Whenever a line below includes the string "Garantie", show it.

Top of Data listing

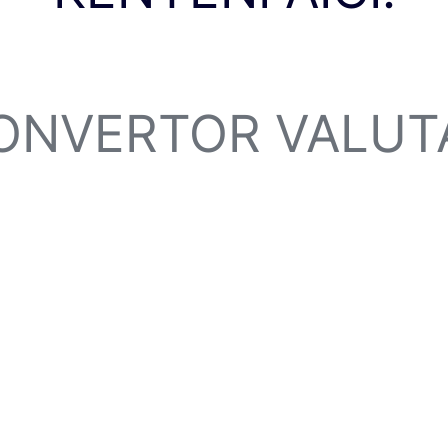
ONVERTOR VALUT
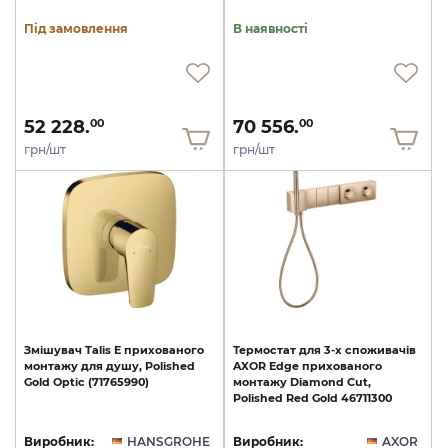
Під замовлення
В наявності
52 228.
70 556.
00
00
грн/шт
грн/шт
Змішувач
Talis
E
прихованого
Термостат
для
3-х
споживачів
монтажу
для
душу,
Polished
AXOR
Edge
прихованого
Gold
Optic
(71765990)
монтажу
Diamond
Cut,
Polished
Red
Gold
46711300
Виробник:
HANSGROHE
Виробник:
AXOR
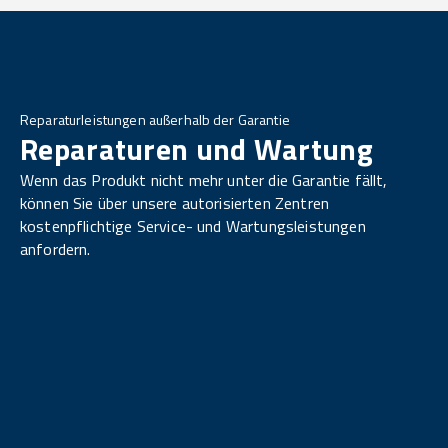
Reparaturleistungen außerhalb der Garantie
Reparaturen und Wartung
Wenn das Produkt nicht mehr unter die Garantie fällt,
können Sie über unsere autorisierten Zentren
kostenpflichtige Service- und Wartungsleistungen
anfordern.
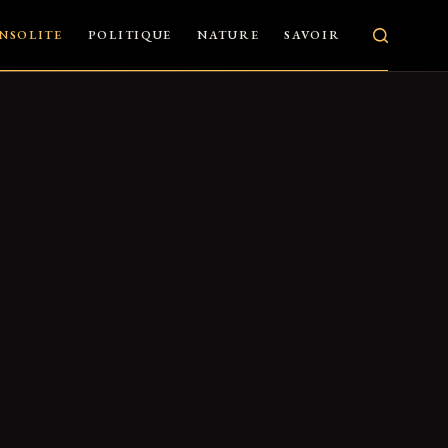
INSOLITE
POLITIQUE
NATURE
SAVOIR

Bottom of Data listing
Top of Data listing

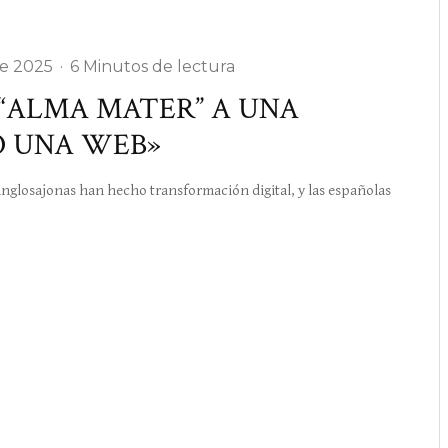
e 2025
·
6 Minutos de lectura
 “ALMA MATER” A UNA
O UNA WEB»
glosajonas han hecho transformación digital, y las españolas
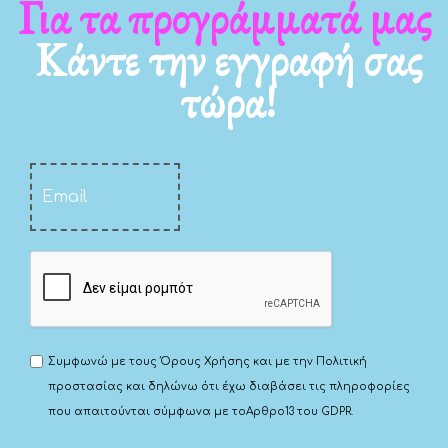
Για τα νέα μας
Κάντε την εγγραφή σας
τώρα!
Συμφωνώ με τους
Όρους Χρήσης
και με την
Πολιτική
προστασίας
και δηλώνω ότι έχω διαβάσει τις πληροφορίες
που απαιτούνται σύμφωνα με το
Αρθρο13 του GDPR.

Bottom of Data listing

Answer to this problem ▸
Reparaturleistungen außerhalb der Garantie
Wenn das Produkt nicht mehr unter die Garantie fällt,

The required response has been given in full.